▶ _TASKS TO CARRY OUT_
a - Rewrite the opening paragraph of the patch, beginning "From 40424456d7ef8ebf5117a0ef6eda3639232e5ea1", as a brief list of its main facts.
b - Reproduce the section of the patch that opens with the words containing "From 40424456d7ef8ebf5117a0ef6eda3639232e5ea1 Mon" and closes with "insertions(+), 361 deletions(-)".

▶ _PAGE TEXT_
========
From 40424456d7ef8ebf5117a0ef6eda3639232e5ea1 Mon Sep 17 00:00:00 2001
From: Meghan <meghanic96@gmail.com>
Date: Wed, 18 Feb 2026 16:23:24 -0500
Subject: [PATCH 5/7] all tests now pass, and all divnorm tests have been
 removed

---
 tests/test_predictivenet.py | 325 +++++++++++-------------------------
 tests/test_trainnet.py      | 131 ---------------
 2 files changed, 95 insertions(+), 361 deletions(-)

diff --git a/tests/test_predictivenet.py b/tests/test_predictivenet.py
index a469e2a4..3d08055b 100644
--- a/tests/test_predictivenet.py
+++ b/tests/test_predictivenet.py
@@ -236,236 +236,101 @@ def test_predOffset_values(self, mock_env, base_architecture_kwargs):
             )
 
 
-# # ============================================================================
-# # TEST 4: CELL-SPECIFIC PARAMETERS FLOW CORRECTLY
-# # ============================================================================
-
-
-# class TestCellParameters:
-#     """Test that cell-specific parameters reach the cell correctly"""
-
-#     def test_divnorm_parameters_reach_cell(self, mock_env, base_architecture_kwargs):
-#         """Test that DivNorm parameters are correctly passed to cell"""
-#         kwargs = {
-#             **base_architecture_kwargs,
-#             "target_mean": 0.8,
-#             "k_div": 2.0,
-#             "sigma": 1.5,
-#             "train_divnorm": False,
-#         }
-
-#         net = PredictiveNet(
-#             mock_env, pRNNtype="Masked", hidden_size=100, cell="DivNormRNNCell", **kwargs
-#         )
========
▶ _INFORMATION SUPPLIED_
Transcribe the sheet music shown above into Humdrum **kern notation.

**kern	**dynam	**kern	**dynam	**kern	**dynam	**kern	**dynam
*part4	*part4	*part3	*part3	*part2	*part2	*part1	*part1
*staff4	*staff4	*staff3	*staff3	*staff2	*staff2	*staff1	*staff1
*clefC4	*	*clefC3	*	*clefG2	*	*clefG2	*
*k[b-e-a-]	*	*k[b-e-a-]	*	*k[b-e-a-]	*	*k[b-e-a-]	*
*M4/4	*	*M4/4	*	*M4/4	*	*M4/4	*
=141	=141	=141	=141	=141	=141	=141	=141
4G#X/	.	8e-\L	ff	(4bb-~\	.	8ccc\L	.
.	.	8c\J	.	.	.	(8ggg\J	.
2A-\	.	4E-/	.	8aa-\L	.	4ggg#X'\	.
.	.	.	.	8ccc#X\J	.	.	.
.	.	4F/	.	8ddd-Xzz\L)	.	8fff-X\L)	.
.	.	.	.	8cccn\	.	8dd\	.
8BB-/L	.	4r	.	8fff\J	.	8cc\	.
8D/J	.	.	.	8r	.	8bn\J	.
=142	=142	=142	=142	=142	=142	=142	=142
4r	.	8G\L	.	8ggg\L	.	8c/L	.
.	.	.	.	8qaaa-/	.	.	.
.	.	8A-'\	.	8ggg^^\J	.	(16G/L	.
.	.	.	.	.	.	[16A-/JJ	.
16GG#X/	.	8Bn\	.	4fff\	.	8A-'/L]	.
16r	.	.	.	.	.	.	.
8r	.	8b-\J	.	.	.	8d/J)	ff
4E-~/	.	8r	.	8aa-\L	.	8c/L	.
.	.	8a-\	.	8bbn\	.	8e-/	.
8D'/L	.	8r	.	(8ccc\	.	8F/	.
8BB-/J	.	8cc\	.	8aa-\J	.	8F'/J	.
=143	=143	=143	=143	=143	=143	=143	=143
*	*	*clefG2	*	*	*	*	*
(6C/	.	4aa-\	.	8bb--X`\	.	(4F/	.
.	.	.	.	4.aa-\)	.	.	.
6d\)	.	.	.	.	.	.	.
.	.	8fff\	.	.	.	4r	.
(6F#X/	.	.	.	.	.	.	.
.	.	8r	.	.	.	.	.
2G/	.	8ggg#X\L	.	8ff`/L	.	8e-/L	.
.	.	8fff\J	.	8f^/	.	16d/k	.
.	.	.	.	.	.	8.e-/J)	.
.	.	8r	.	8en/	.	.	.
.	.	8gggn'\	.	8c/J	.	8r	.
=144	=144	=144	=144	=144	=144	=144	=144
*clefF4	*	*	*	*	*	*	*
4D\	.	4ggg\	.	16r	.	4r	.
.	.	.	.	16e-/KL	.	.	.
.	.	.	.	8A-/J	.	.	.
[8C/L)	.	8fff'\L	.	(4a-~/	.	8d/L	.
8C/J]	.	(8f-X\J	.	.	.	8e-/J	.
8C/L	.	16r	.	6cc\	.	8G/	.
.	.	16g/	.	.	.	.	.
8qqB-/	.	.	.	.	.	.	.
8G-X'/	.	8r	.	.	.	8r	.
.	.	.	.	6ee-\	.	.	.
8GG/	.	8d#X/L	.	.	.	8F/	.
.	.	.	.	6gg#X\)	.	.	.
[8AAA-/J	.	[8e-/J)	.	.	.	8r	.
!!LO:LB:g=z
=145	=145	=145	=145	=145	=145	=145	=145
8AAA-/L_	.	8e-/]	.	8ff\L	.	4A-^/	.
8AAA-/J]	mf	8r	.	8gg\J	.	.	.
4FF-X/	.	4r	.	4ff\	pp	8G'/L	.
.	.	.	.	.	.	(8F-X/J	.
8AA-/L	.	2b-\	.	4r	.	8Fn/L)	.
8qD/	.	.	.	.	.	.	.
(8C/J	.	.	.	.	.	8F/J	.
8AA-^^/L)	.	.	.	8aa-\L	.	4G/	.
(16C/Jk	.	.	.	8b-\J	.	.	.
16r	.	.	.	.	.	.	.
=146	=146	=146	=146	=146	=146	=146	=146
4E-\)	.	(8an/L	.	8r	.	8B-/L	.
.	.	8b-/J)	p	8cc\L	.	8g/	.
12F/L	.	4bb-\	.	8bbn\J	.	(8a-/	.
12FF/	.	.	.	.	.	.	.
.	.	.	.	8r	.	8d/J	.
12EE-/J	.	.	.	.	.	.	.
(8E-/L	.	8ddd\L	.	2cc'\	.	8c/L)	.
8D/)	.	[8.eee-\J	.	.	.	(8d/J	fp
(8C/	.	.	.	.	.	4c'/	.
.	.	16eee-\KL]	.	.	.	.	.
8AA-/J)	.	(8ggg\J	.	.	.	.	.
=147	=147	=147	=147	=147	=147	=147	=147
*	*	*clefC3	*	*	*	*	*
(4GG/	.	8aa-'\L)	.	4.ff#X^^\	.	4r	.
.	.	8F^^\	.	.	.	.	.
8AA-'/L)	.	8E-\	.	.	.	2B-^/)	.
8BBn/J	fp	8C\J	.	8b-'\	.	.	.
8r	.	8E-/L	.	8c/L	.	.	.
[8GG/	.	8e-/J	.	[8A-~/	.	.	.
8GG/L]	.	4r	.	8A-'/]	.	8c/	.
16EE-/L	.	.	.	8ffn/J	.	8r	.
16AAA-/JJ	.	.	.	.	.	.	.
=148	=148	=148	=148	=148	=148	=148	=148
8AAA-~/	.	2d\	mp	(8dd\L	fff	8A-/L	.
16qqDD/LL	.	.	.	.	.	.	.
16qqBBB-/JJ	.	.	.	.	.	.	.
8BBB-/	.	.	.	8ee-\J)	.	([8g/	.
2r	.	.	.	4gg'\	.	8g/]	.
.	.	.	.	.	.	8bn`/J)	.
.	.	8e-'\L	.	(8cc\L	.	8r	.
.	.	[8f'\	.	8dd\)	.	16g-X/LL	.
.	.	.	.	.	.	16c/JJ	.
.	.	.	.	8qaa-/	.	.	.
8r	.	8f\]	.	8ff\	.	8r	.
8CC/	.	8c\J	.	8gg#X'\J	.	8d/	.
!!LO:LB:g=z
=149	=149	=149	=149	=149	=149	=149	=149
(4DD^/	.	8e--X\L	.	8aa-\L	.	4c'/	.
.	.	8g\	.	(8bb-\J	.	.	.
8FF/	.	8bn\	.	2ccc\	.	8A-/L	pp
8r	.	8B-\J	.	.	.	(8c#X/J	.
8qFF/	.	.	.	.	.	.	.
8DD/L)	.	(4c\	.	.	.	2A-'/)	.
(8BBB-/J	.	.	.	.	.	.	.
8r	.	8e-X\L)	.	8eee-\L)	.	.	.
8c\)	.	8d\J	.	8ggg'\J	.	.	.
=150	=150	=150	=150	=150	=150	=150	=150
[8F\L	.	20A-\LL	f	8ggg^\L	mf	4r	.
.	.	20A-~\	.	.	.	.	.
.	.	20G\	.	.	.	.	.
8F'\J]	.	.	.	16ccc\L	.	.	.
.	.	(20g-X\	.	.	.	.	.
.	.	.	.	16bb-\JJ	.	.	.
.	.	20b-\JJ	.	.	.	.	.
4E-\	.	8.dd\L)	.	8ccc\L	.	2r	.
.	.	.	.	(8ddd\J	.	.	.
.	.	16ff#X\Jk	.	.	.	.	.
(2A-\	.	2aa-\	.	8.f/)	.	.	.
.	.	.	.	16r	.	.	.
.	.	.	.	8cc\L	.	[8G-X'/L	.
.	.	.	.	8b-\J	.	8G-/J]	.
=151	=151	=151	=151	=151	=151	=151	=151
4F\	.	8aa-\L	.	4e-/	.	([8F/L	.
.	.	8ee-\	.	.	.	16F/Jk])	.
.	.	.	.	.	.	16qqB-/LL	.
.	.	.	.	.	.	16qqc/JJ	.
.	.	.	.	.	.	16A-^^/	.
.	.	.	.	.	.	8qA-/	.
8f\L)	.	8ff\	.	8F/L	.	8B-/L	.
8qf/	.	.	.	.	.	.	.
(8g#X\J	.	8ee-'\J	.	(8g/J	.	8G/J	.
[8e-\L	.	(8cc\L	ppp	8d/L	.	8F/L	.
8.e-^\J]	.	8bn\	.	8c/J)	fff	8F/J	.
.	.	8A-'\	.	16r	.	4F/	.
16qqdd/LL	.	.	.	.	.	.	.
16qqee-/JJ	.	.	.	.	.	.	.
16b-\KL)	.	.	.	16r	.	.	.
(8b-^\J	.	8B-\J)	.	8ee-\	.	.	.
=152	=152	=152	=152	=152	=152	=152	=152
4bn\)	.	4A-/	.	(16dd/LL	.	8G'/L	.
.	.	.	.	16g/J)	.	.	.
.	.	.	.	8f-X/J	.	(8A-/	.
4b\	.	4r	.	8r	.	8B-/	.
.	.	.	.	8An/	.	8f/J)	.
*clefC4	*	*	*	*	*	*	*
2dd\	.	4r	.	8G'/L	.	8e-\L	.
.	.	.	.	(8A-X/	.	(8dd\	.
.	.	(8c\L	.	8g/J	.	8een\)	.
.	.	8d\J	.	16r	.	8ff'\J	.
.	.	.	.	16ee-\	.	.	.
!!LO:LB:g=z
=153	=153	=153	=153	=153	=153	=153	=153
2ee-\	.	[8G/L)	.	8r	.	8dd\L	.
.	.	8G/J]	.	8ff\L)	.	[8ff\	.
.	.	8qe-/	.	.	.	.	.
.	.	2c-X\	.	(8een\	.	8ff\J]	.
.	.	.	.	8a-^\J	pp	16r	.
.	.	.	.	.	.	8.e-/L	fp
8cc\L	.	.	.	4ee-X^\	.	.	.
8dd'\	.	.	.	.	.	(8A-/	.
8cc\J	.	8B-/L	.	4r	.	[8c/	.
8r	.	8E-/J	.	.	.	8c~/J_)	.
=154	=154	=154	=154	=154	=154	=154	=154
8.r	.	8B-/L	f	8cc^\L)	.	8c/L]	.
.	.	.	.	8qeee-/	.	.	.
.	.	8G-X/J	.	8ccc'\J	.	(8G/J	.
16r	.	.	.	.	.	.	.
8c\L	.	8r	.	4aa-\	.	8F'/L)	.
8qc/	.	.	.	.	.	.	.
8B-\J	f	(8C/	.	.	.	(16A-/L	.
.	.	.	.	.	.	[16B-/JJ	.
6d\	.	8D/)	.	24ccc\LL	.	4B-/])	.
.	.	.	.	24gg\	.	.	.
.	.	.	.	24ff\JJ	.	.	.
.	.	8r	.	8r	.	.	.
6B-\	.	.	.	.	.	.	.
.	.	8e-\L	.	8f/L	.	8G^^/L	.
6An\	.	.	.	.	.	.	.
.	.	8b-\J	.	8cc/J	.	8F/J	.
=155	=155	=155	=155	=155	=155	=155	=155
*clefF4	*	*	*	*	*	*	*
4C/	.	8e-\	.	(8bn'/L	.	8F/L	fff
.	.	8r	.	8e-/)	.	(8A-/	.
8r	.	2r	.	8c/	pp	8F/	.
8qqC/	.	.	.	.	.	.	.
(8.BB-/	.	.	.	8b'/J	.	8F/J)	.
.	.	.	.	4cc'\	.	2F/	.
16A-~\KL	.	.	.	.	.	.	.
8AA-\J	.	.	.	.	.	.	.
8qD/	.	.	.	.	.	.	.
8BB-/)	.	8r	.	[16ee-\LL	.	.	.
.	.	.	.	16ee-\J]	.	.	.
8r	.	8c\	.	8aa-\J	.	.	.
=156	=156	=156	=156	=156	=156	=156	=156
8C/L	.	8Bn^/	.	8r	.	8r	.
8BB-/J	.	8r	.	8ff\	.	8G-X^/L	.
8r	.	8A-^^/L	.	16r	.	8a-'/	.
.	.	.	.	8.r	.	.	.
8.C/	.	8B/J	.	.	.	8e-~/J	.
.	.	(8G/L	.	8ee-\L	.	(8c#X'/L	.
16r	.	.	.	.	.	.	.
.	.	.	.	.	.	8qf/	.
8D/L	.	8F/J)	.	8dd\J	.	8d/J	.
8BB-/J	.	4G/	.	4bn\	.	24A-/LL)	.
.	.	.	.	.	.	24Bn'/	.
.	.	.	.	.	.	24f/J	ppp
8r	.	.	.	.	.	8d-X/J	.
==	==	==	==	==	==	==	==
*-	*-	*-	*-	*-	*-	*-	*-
========
▶ _OUTPUTS IN ORDER_
a -
- Commit: 40424456d7ef8ebf5117a0ef6eda3639232e5ea1
- Author: Meghan <meghanic96@gmail.com>
- Date: Wed, 18 Feb 2026 16:23:24 -0500
- Subject: patch 5 of 7; all tests now pass, and all divnorm tests have been removed

b -
From 40424456d7ef8ebf5117a0ef6eda3639232e5ea1 Mon Sep 17 00:00:00 2001
From: Meghan <meghanic96@gmail.com>
Date: Wed, 18 Feb 2026 16:23:24 -0500
Subject: [PATCH 5/7] all tests now pass, and all divnorm tests have been
 removed

---
 tests/test_predictivenet.py | 325 +++++++++++-------------------------
 tests/test_trainnet.py      | 131 ---------------
 2 files changed, 95 insertions(+), 361 deletions(-)